In the listing below, look for "pixel" and copy every line that has it.

......

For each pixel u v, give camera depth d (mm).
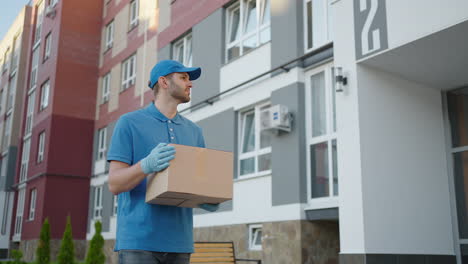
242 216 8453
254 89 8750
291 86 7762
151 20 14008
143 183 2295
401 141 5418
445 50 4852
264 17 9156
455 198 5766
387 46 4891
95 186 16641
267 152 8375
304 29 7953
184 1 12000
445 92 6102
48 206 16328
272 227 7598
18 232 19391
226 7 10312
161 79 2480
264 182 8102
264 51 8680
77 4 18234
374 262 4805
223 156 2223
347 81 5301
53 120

......

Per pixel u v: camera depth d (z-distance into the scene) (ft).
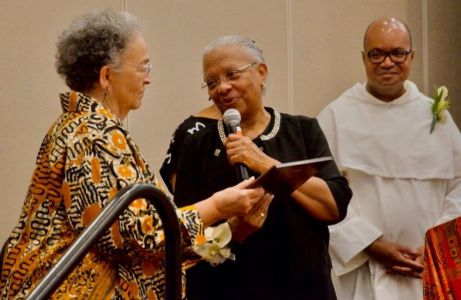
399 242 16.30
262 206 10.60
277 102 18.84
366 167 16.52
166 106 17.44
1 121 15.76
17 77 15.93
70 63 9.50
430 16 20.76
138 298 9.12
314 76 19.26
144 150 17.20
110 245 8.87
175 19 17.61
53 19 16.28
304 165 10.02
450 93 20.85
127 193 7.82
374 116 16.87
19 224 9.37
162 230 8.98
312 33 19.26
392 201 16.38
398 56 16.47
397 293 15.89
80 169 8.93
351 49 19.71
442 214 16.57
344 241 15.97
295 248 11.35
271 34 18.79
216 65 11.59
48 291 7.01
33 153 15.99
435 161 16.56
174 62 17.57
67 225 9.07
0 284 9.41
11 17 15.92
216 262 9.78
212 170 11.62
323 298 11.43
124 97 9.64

......

- Your solution
For each pixel u v, give camera depth d (mm).
Per pixel u v: camera depth d (z-distance into the scene) (ft).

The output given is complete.